Un “intervento normativo organico in materia di affitti brevi” con cui “impedire lo stravolgimento dei tessuti urbani delle nostre città, evitando che diventino esclusivi resort per turisti“. Perché “le case non sono alberghi e l’Italia non può essere ridotta a un paese di affittacamere“. A lanciare l’appello al governo sono stati il Comitato pensare urbano di Bologna – Laboratorio per il Diritto alla Città e la Rete Set – Sud Europa di fronte alla turistificazione. La lettera è stata poi sottoscritta da decine tra docenti, amministratori locali, urbanisti (anche l’ex assessore all’urbanistica di Roma Capitale Paolo Berdini), sindacalisti, associazioni studentesche che denunciano un’emergenza abitativa nelle città universitarie. Oltre che dall’Unione inquilini. La richiesta di regole chiare per un fenomeno che cambia i connotati dei centri urbani arriva a una settimana dal blitz con cui il Pd ha prima presentato e poi rapidamente ritirato un emendamento ad hoc al decreto Milleproroghe. Il governo si è impegnato a intervenire con il collegato alla Legge di Bilancio sul turismo.

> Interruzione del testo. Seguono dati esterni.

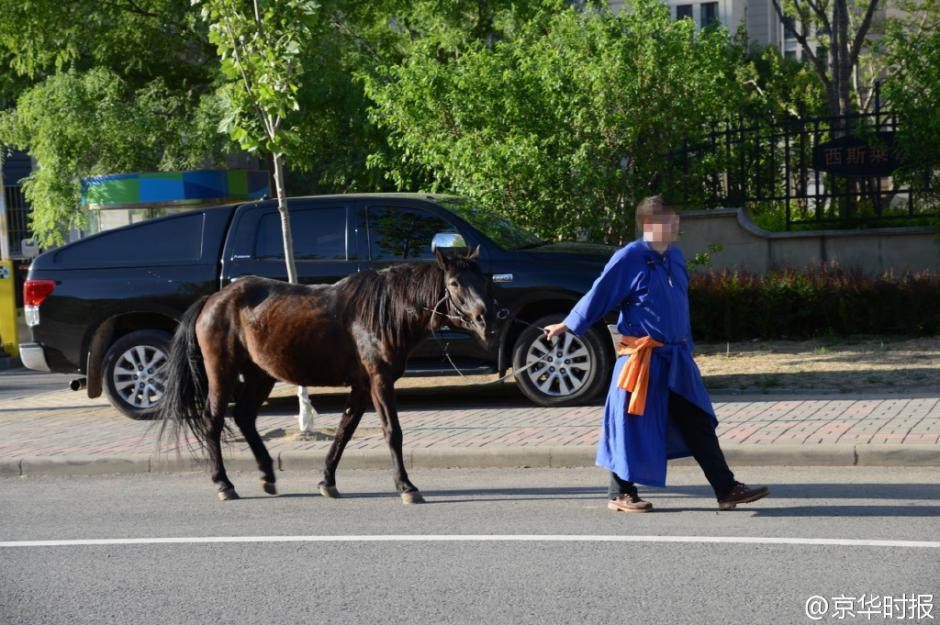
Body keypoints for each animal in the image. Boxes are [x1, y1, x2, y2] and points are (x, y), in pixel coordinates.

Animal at [160, 246, 500, 504]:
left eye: (483, 279)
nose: (487, 319)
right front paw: (406, 486)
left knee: (244, 417)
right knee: (213, 421)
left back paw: (267, 474)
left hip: (260, 376)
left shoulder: (362, 387)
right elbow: (393, 432)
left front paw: (327, 481)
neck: (383, 312)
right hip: (223, 372)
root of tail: (212, 300)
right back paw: (224, 483)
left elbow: (343, 432)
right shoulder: (379, 382)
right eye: (454, 283)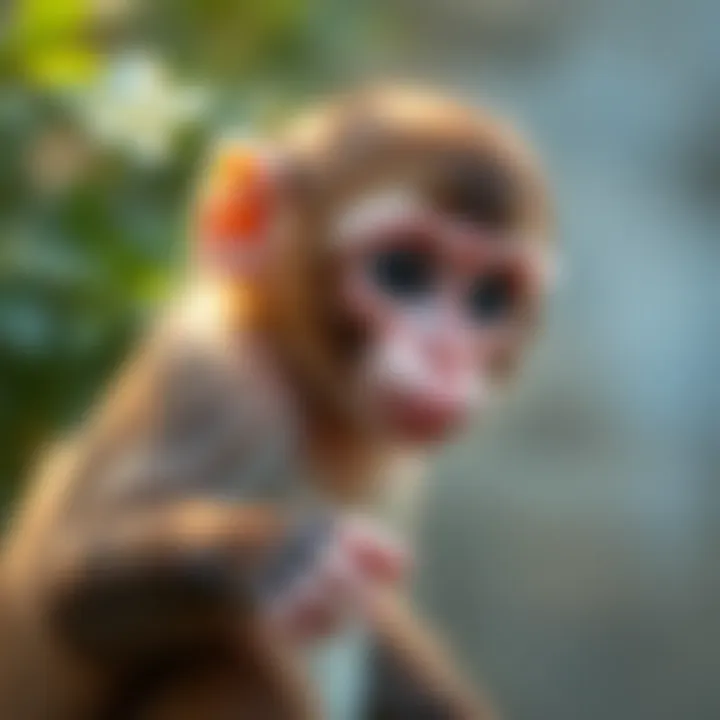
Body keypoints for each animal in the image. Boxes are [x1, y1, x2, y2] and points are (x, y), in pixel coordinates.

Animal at [0, 85, 553, 719]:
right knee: (233, 666)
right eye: (403, 270)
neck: (308, 396)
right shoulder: (215, 389)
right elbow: (64, 591)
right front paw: (280, 560)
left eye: (489, 296)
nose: (444, 356)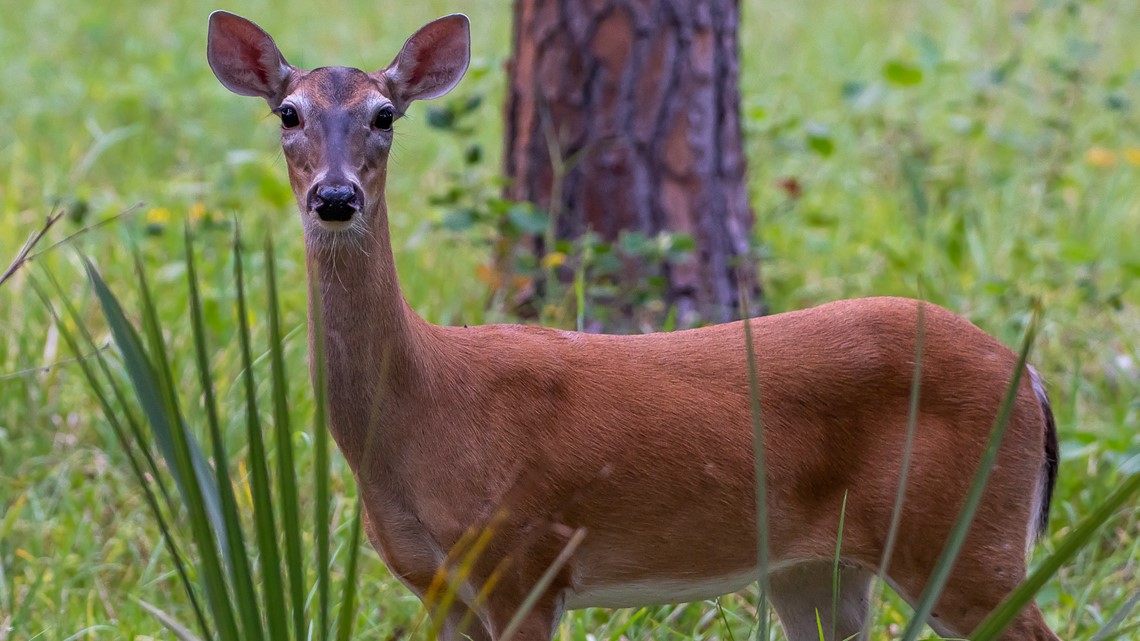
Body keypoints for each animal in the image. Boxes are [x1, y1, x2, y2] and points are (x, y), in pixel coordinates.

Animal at [209, 9, 1062, 638]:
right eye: (288, 112)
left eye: (385, 114)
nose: (336, 196)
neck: (421, 406)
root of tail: (1033, 381)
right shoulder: (436, 582)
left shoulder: (526, 556)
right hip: (818, 568)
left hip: (964, 537)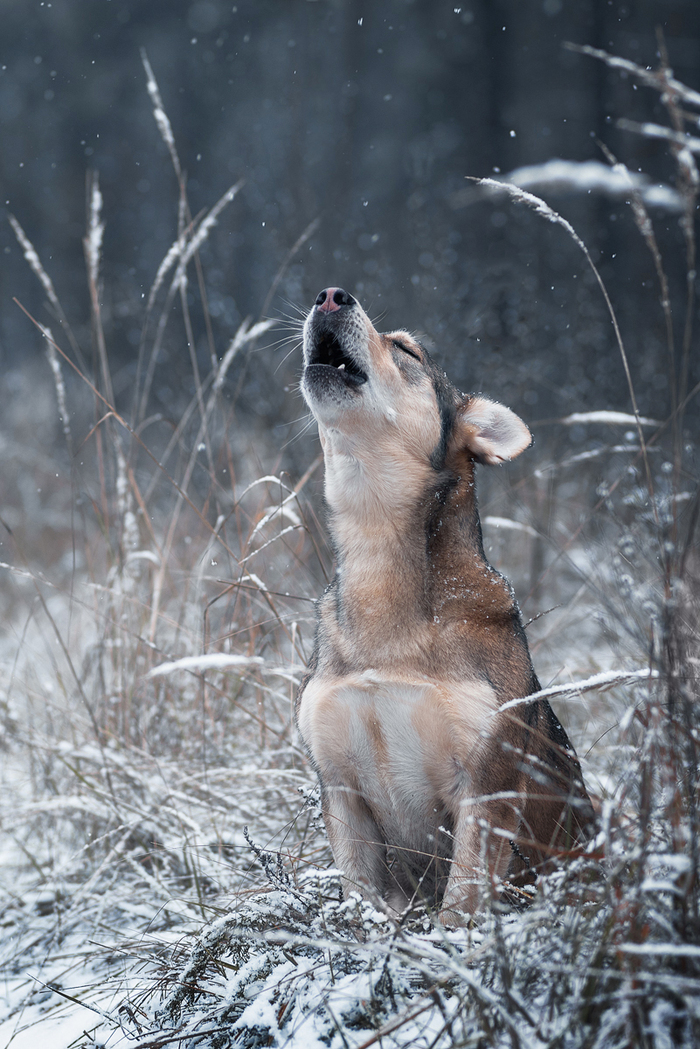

“Pochi giorni fa”, ricorda l’appello, “un emendamento al Decreto Milleproroghe, presentato dai deputati Nicola Pellicani e Rosa Maria Di Giorgi del Partito Democratico, mirava ad aggiornare la normativa esistente, introducendo le norme già adottate da centinaia di piccole e grandi città internazionali. L’emendamento prevedeva tre importanti novità, tre misure di buon senso, che nel corso degli ultimi anni sono state richieste a gran voce da cittadini e organizzazioni sociali: la possibilità per i comuni di rilasciare una licenza, dando il potere alle amministrazioni di stabilire il numero massimo di concessioni annue, un limite di giorni su base annua in cui poter rendere disponibile l’immobile sulle piattaforme online nel caso dell’attività occasionale e un criterio di distinzione tra attività occasionale e imprenditoriale“. In particolare chi affitta più di tre camere avrebbe dovuto dimostrare di non svolgere attività imprenditoriale, pena l’obbligo di aprire partita Iva: un’inversione dell’onere della prova, insomma.
Ma “i deputati di Italia Viva, capeggiati da Luigi Marattin e incalzati da alcune associazioni di host, hanno fatto saltare l’emendamento in una riunione della maggioranza governativa”. Marattin aveva spiegato che “migliore regolamentazione” è sì necessaria, ma questo non deve tradursi “con maggiore burocrazia, con il blocco del mercato e con il freno ad un’attività che finora ha stimolato turismo e ha portato benefici a tutti”. Secondo i firmatari dell’appello, però, il turismo veicolato da queste piattaforme, si legge, “non porta “benessere per tutti”: sono esclusi da questo mercato tutti coloro che non posseggono seconde e terze case da mettere a reddito o un’attività in posizione centrale. Sono esclusi molti dei lavoratori che svolgono un lavoro precario, sommerso e sottopagato. Infine, il settore del turismo è un settore a basso valore aggiunto”. In questo contesto “la politica ha il compito di promuovere politiche eque e condivise, urgenti in Italia per affrontare crescenti tensioni sociali in tema di casa e lavoro“.
La richiesta, quindi, è che “nel Collegato alla Legge di Bilancio sul turismo siano ripresi i contenuti previsti dall’emendamento”.